Quali sono gli strumenti di credito più efficaci?

Da questo punto di vista il fintech è venuto in aiuto, dando una spinta cruciale ai finanziamenti digitali. La tecnologia ha permesso di rendere più veloce il processo di gestione delle pratiche e di finanziare più velocemente i crediti commerciali, anche e soprattutto quando queste hanno già ricevuto un esito positivo dal fondo di garanzia. Si è creata una sinergia positiva tra comparto pubblico e privato dei finanziamenti grazie alla rivoluzione digitale. Negli ultimi dieci anni, l’entrata in vigore della normativa comunitaria – ora meglio conosciuta come PSD2 – ha permesso una comunione di intenti tra banche e nuovi operatori del mondo Fintech.

Il parlamento europeo ha approvato il 21 gennaio 2021 la nuova strategia comunitaria per la parità di genere 2020-2025. Come primo passo, la Commissione ha proposto nuove misure per assicurare la parità di retribuzione nel marzo 2021. Cosa ne pensa? E quali saranno, a suo avviso, le ricadute sul comparto italiano?

### Dati per la ricostruzione di scene multivista

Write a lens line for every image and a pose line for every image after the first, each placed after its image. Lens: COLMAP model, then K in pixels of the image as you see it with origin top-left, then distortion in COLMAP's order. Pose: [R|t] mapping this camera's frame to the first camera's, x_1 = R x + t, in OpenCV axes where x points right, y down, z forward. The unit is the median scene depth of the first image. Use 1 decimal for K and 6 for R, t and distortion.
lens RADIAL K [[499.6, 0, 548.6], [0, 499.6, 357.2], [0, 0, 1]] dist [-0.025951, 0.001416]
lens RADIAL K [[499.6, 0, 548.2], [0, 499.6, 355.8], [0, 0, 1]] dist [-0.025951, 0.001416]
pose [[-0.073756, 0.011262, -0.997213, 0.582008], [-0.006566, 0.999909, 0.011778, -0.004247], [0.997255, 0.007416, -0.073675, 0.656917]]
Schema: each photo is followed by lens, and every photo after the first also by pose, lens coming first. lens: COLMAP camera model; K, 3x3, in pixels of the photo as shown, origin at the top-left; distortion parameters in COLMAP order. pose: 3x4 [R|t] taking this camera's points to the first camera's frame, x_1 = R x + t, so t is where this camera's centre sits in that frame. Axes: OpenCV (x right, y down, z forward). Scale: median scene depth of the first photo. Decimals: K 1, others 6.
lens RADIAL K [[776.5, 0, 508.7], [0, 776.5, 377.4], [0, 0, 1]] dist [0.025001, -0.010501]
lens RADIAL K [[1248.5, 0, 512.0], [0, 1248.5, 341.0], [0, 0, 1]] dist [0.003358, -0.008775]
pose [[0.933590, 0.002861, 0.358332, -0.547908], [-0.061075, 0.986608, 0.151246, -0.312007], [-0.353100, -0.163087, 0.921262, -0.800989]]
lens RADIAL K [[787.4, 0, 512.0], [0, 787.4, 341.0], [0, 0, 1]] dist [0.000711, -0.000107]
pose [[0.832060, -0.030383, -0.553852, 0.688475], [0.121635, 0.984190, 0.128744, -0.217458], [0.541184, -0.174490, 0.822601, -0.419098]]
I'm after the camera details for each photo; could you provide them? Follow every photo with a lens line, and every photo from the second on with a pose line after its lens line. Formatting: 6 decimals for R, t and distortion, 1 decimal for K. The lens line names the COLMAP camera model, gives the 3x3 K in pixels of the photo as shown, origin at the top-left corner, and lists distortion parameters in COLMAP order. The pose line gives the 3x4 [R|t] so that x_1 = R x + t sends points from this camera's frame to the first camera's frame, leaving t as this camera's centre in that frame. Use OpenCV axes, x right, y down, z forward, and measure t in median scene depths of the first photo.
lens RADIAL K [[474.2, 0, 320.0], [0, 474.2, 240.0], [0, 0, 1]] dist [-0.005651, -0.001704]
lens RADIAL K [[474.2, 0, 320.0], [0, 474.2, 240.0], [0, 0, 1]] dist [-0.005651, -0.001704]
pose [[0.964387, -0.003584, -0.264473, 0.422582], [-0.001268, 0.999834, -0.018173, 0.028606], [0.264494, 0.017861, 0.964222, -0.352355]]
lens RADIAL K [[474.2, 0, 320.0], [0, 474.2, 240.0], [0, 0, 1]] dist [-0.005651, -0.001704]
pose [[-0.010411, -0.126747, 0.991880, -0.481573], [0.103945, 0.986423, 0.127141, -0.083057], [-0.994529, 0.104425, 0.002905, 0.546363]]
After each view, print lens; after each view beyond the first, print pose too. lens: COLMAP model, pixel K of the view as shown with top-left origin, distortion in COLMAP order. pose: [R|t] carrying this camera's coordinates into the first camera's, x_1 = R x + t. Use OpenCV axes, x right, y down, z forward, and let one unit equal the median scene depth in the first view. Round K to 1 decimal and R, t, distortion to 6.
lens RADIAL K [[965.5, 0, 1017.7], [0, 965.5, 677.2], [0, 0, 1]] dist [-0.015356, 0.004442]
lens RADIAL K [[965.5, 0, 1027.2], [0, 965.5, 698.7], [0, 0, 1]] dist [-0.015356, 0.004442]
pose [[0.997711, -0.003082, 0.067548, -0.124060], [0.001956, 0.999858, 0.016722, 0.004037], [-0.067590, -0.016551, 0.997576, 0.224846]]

### COMPITI DA SVOLGERE
1. Riscriva in forma di elenco il paragrafo dell'estratto che comincia con "Da questo punto di vista", conservandone i fatti principali.
2. Riassuma l'estratto in tre frasi.
3. Trascriva il passo dell'estratto che va da "Quali sono gli" fino a "del mondo Fintech." incluso, sostituendo "sinergia" con "collaborazione".

### SOLUZIONI PROPOSTE
1.
- Il fintech ha dato una spinta cruciale ai finanziamenti digitali.
- La tecnologia ha reso più veloci la gestione delle pratiche e il finanziamento dei crediti commerciali.
- Grazie alla rivoluzione digitale si è creata una sinergia positiva tra comparto pubblico e privato dei finanziamenti.
- Negli ultimi dieci anni la normativa comunitaria nota come PSD2 ha permesso una comunione di intenti tra banche e nuovi operatori del mondo Fintech.

2. Il fintech ha dato una spinta cruciale ai finanziamenti digitali, rendendo più rapidi la gestione delle pratiche e il finanziamento dei crediti commerciali. La rivoluzione digitale ha creato una sinergia tra comparto pubblico e privato, e la normativa PSD2 ha permesso una comunione di intenti tra banche e operatori Fintech. Il 21 gennaio 2021 il parlamento europeo ha approvato la strategia comunitaria per la parità di genere 2020-2025, e nel marzo 2021 la Commissione ha proposto nuove misure per la parità di retribuzione.

3.
Quali sono gli strumenti di credito più efficaci?

Da questo punto di vista il fintech è venuto in aiuto, dando una spinta cruciale ai finanziamenti digitali. La tecnologia ha permesso di rendere più veloce il processo di gestione delle pratiche e di finanziare più velocemente i crediti commerciali, anche e soprattutto quando queste hanno già ricevuto un esito positivo dal fondo di garanzia. Si è creata una collaborazione positiva tra comparto pubblico e privato dei finanziamenti grazie alla rivoluzione digitale. Negli ultimi dieci anni, l’entrata in vigore della normativa comunitaria – ora meglio conosciuta come PSD2 – ha permesso una comunione di intenti tra banche e nuovi operatori del mondo Fintech.